• [Task requirements]:
1. From the passage on flax aquaporins, list the plant species named as having a PIP family ar/R selectivity filter similar to that of flax.
2. According to the passage on flax aquaporins, which residues make up the ar/R selectivity filter of the human water-transporting AQP1?

• [Supplied text]:
------------------------------------------------------------

Usually, the substrate specificity of the AQPs is determined by the hydrophobicity and size of the amino acids forming the pores24,26,27. These positions in flax AQPs are based on the previously known AQPs from other plant species. Two highly conserved NPA motifs in loops B and E along with four amino acid residues forming aromatic/arginine filter determine the transport of substrate molecule. All PIP family members from flax contained more hydrophilic ar/R selectivity filter (F/H/T/R) a hallmark of water transporting aquaporins compared to other families. Similar ar/R selectivity filter was also observed in PIP family of aquaporins from other plant species such as A. thaliana, B. rapa, G. max, P. vulgaris, and R. communis10,35,36,53,54,55. The water transporting AQP1 from humans also contains a similar ar/R selectivity filter with large hydrophilic amino acid residues (F/H/C/R). PIPs are known to play a central role in transport of water regulating root and leaf hydraulics3. In addition to water transport, PIPs are known to facilitate diffusion of CO2 in mesophyll tissue of A. thaliana and N. tabacum affecting photosynthesis56,57. Our expression analysis also showed abundant expression of PIPs in flax root, stem as well as leaves suggesting possible role of PIPs in water transport and CO2 diffusion in flax.
Among LuTIPs, LuTIP1s were found to have residues (H/I/A/V, H/I/A/L) forming more hydrophobic ar/R filter compared to LuTIP2s and LuTIP3s which contained ar/R filter with H/I/G/R and H/I/A/R residues respectively. The residues present in ar/R selectivity filter in LuTIP subfamily were similar to TIPs from other plant species. TIPs are located mainly in vacuolar membrane and act as functional water transporters. A number of experiments have shown the ability of TIPs to facilitate transport of small solutes such as 
, H2O2, and urea58,59,60. Conserved structural motifs such as NPA motif and ar/R filter in TIPs involved in transport of water as well as substrate were also observed in flax.

------------------------------------------------------------

• [Material supplied]:
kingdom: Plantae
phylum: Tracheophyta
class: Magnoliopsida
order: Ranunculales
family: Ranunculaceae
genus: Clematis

------------------------------------------------------------

• [Answers to the tasks]:
1. A. thaliana, B. rapa, G. max, P. vulgaris, R. communis

2. F/H/C/R